Return, word for word, only the lines of the data below that lie between the line with "Archiwum/Archive" and the line with "2026-07-12 17:29 (12)", those two lines included.

> Materials provided:
__________________________________________________

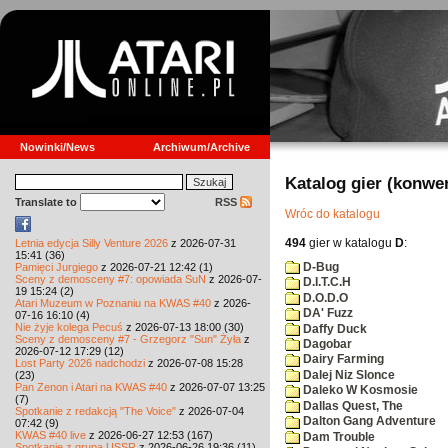
Nowinki/News
Archiwum/Archive
Katalog gier (konwe
Translate to
RSS
Wróc do katalogu
494
gier w katalogu
D
:
Letnia edycja Silly Venture 2026
z 2026-07-31
15:41 (36)
D-Bug
Pamięci Jurgiego
z 2026-07-21 12:42 (1)
Sceny z demosceny #7: opowiada SuN
z 2026-07-
D.I.T.C.H
19 15:24 (2)
D.O.D.O
Atari Muzeum w Poznaniu na KWAS #40
z 2026-
DA' Fuzz
07-16 16:10 (4)
Nie żyje kolega Pecuś
z 2026-07-13 18:00 (30)
Daffy Duck
Sceny z demosceny #7 - Grzegorz "Sun" Żyła
z
Dagobar
2026-07-12 17:29 (12)
Dairy Farming
Lost Party 2026 nadchodzi
z 2026-07-08 15:28
Dalej Niz Slonce
(23)
Pan Zenon i Atari na KWAS #40
z 2026-07-07 13:25
Daleko W Kosmosie
(7)
Dallas Quest, The
Spotkanie z redakcją "The Voice"
z 2026-07-04
Dalton Gang Adventure
07:42 (9)
KWAS #40 live
z 2026-06-27 12:53 (167)
Dam Trouble
Spotkanie z grupą USSR
z 2026-06-26 19:36 (11)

__________________________________________________

> Answer to this task:
Archiwum/Archive
Katalog gier (konwe
Translate to
RSS
Wróc do katalogu
494
gier w katalogu
D
:
Letnia edycja Silly Venture 2026
z 2026-07-31
15:41 (36)
D-Bug
Pamięci Jurgiego
z 2026-07-21 12:42 (1)
Sceny z demosceny #7: opowiada SuN
z 2026-07-
D.I.T.C.H
19 15:24 (2)
D.O.D.O
Atari Muzeum w Poznaniu na KWAS #40
z 2026-
DA' Fuzz
07-16 16:10 (4)
Nie żyje kolega Pecuś
z 2026-07-13 18:00 (30)
Daffy Duck
Sceny z demosceny #7 - Grzegorz "Sun" Żyła
z
Dagobar
2026-07-12 17:29 (12)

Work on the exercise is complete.